*Task statement*
Wherever the string "together" shows up in the records below, return that line.

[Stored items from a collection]
§

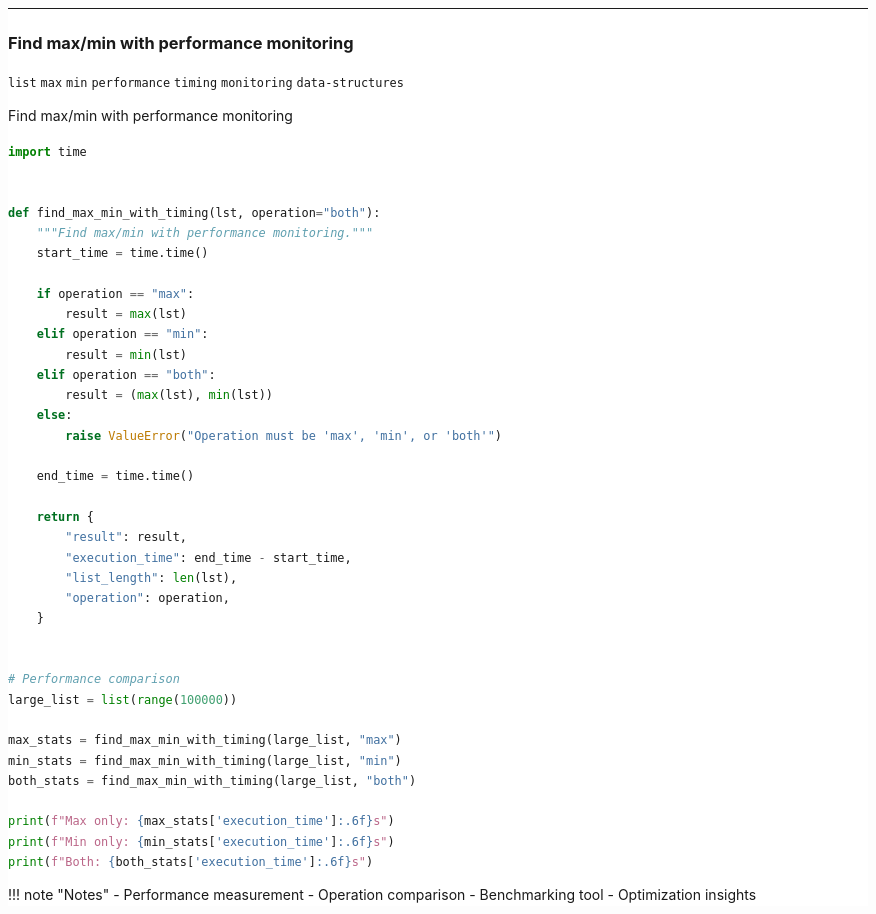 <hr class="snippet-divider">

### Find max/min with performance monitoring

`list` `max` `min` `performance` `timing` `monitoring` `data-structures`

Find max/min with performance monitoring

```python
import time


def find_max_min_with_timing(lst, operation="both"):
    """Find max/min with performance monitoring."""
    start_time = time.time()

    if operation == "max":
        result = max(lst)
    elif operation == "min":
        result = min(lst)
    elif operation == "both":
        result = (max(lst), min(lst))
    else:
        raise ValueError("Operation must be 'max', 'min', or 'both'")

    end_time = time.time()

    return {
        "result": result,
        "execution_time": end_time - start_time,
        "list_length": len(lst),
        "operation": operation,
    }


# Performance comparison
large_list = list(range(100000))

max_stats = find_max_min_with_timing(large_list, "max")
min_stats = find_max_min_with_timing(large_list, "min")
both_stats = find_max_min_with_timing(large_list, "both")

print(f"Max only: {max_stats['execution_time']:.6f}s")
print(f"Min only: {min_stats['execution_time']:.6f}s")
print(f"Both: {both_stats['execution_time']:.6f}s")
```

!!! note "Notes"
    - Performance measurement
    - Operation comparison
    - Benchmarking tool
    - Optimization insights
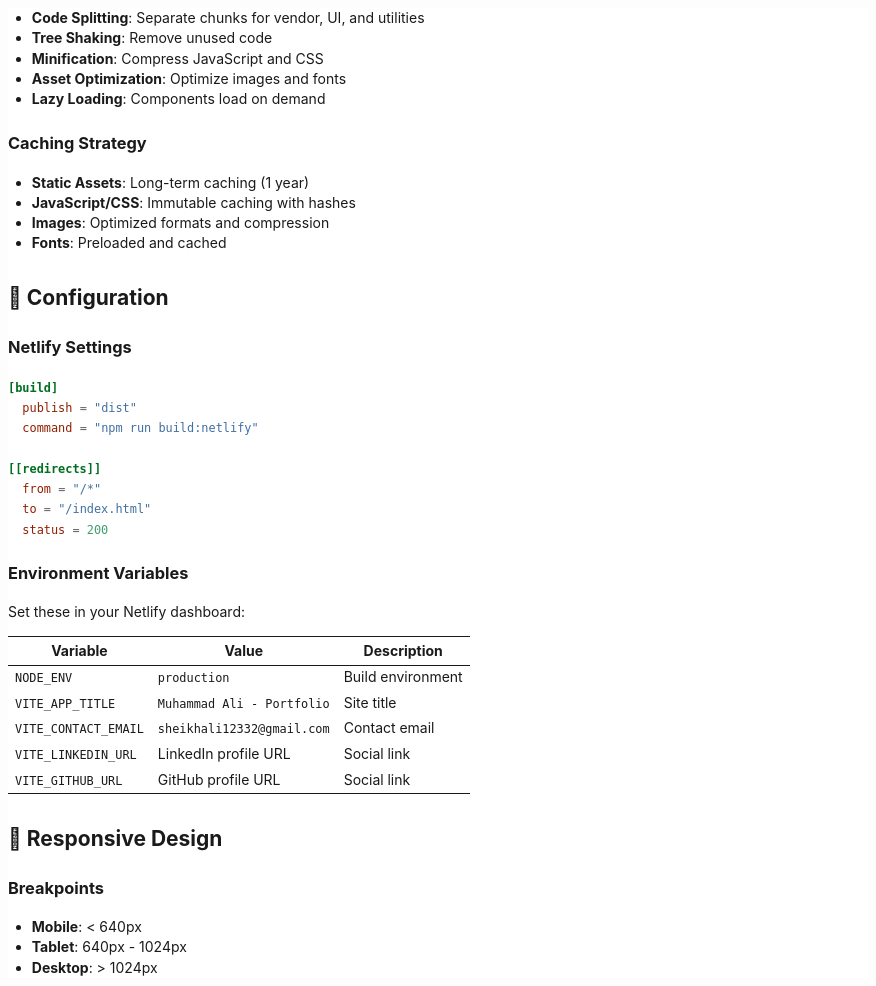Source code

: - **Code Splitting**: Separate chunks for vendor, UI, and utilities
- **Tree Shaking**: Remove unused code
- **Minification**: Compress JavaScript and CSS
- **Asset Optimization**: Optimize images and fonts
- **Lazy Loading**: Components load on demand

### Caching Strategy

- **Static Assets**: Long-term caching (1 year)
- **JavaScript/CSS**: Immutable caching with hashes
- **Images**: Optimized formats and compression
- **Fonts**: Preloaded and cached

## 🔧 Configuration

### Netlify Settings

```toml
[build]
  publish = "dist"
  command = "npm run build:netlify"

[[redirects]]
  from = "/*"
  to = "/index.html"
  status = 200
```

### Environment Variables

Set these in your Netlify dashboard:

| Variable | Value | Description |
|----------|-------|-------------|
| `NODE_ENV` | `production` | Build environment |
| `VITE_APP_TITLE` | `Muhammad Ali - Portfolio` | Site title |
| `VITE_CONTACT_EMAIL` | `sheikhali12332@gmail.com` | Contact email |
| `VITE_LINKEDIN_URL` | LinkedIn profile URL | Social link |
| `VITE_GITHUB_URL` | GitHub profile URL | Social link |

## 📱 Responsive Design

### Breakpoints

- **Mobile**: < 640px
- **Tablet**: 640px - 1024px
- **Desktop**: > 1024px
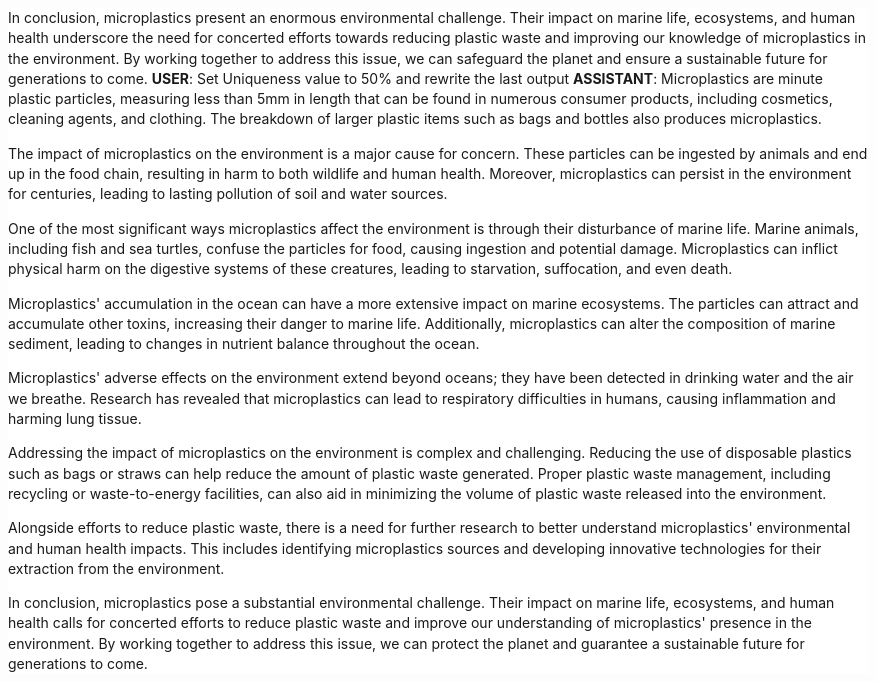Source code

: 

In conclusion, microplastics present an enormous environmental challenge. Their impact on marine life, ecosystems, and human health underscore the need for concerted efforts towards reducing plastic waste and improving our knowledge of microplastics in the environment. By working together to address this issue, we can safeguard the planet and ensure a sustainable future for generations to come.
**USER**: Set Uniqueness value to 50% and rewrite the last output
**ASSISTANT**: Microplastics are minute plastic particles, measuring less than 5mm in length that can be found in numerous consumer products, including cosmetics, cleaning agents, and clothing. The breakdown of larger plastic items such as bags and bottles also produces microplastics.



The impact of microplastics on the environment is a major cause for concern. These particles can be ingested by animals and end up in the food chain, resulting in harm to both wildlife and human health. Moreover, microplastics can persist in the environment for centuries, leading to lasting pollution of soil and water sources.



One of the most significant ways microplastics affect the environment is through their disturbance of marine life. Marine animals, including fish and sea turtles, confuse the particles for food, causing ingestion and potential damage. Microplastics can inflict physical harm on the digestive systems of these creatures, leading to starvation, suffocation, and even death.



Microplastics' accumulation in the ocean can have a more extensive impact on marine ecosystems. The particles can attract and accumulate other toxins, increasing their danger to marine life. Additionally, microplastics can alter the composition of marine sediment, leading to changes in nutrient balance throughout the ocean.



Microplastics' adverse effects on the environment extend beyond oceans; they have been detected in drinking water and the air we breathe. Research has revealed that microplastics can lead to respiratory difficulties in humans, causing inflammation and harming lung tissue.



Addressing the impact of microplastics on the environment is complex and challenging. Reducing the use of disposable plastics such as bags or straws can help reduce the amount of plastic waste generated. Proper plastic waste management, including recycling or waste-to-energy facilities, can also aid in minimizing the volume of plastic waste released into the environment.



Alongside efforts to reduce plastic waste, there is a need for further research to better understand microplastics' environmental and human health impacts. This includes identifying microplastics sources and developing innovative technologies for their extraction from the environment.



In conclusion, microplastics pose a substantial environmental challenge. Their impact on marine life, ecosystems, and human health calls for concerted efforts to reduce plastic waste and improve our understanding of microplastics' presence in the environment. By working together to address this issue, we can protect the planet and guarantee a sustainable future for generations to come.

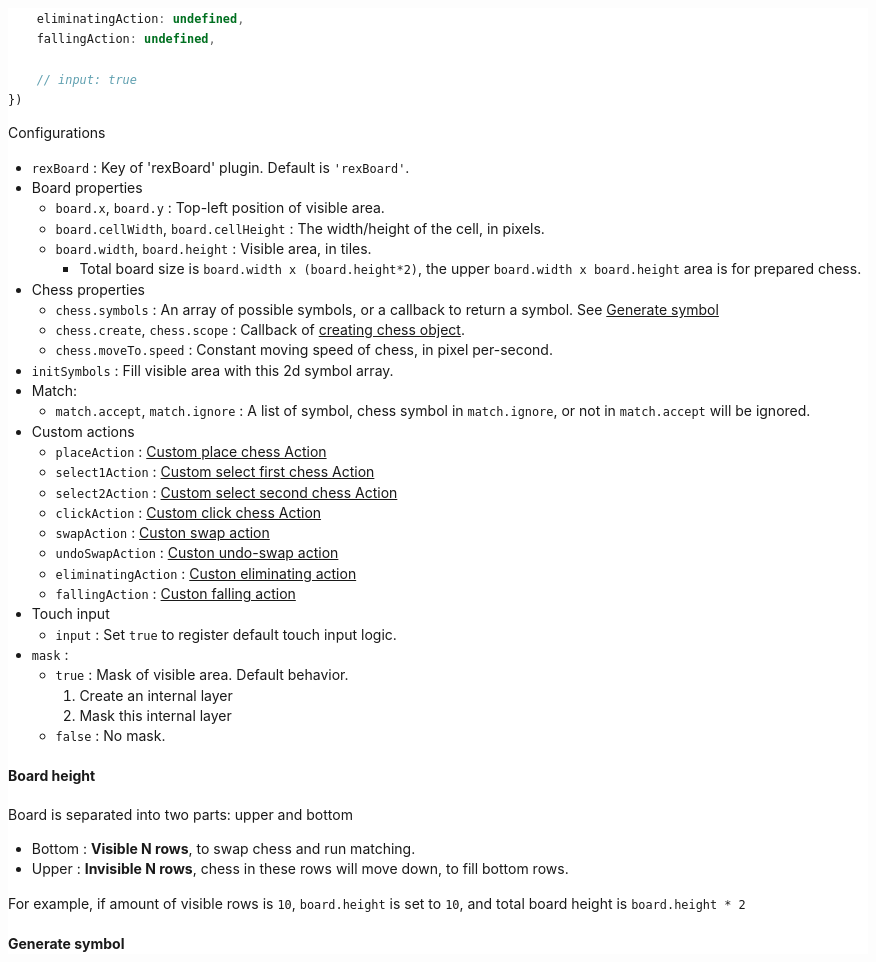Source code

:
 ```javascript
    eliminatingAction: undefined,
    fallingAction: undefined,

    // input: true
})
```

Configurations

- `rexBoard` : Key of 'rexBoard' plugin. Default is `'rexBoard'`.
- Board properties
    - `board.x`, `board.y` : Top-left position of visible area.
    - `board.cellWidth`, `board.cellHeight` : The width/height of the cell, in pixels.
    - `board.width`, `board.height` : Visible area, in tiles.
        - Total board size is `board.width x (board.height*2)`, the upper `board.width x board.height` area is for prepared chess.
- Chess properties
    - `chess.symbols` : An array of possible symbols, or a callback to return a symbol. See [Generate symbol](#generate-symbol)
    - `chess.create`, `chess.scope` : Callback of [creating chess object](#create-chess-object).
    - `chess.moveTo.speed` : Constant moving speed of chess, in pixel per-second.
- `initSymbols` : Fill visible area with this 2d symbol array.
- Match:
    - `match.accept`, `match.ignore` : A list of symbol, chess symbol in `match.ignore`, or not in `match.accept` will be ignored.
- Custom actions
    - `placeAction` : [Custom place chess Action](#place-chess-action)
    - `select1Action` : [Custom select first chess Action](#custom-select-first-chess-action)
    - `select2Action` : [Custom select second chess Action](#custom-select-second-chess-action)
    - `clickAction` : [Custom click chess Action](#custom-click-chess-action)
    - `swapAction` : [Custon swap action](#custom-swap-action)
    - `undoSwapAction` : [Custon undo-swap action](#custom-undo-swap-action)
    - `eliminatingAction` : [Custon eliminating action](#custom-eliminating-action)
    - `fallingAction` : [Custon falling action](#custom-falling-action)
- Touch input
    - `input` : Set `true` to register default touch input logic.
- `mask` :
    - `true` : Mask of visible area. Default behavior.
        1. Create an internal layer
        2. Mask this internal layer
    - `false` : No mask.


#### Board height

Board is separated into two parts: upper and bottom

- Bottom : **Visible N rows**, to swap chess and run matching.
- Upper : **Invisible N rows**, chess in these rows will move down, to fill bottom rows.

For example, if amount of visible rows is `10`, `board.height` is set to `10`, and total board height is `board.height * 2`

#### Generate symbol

§

*Solution to this exercise*
In conclusion, microplastics present an enormous environmental challenge. Their impact on marine life, ecosystems, and human health underscore the need for concerted efforts towards reducing plastic waste and improving our knowledge of microplastics in the environment. By working together to address this issue, we can safeguard the planet and ensure a sustainable future for generations to come.
In conclusion, microplastics pose a substantial environmental challenge. Their impact on marine life, ecosystems, and human health calls for concerted efforts to reduce plastic waste and improve our understanding of microplastics' presence in the environment. By working together to address this issue, we can protect the planet and guarantee a sustainable future for generations to come.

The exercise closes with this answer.